Please return the full listing exactly as written, with the images removed.

[SUPPLIED DATA Boundary: Start]

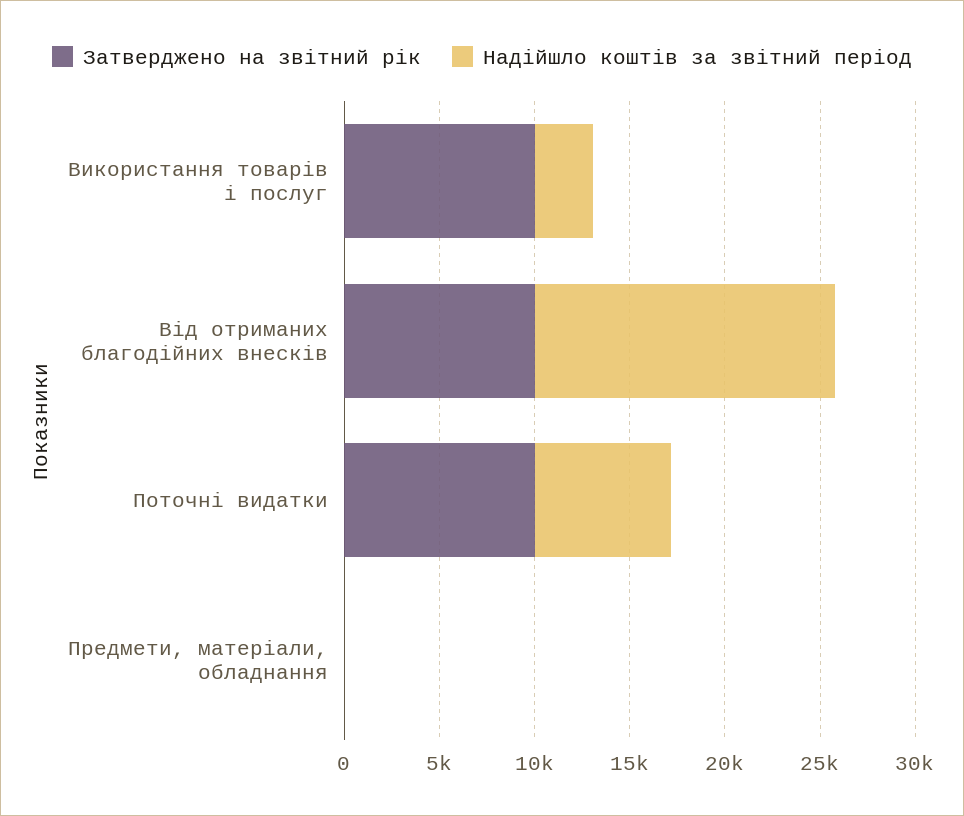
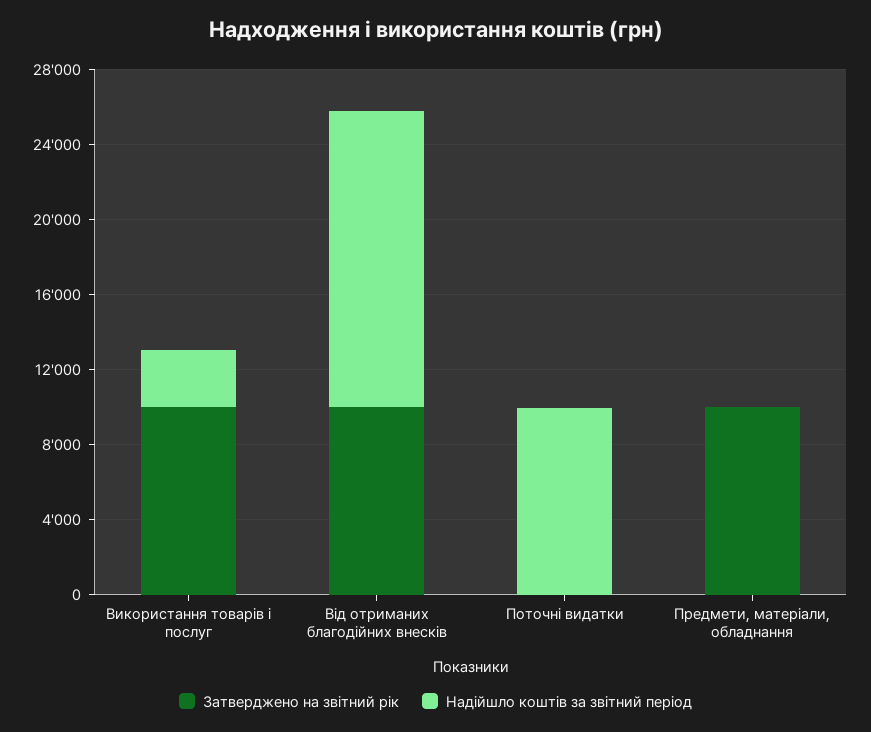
  {
    "Затверджено на звітний рік": {
      "Використання товарів і послуг": 10000,
      "Від отриманих благодійних внесків": 10000,
-     "Поточні видатки": 10000,
+     "Поточні видатки": 0,
-     "Предмети, матеріали, обладнання": 0
+     "Предмети, матеріали, обладнання": 10000
    },
    "Надійшло коштів за звітний період": {
      "Використання товарів і послуг": 3000,
      "Від отриманих благодійних внесків": 16000,
-     "Поточні видатки": 7000,
+     "Поточні видатки": 10000,
      "Предмети, матеріали, обладнання": 0
    }
  }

[SUPPLIED DATA Boundary: End]

→ **WRITTEN REPLY**
  {
    "Затверджено на звітний рік": {
      "Використання товарів і послуг": 10000,
      "Від отриманих благодійних внесків": 10000,
-     "Поточні видатки": 10000,
+     "Поточні видатки": 0,
-     "Предмети, матеріали, обладнання": 0
+     "Предмети, матеріали, обладнання": 10000
    },
    "Надійшло коштів за звітний період": {
      "Використання товарів і послуг": 3000,
      "Від отриманих благодійних внесків": 16000,
-     "Поточні видатки": 7000,
+     "Поточні видатки": 10000,
      "Предмети, матеріали, обладнання": 0
    }
  }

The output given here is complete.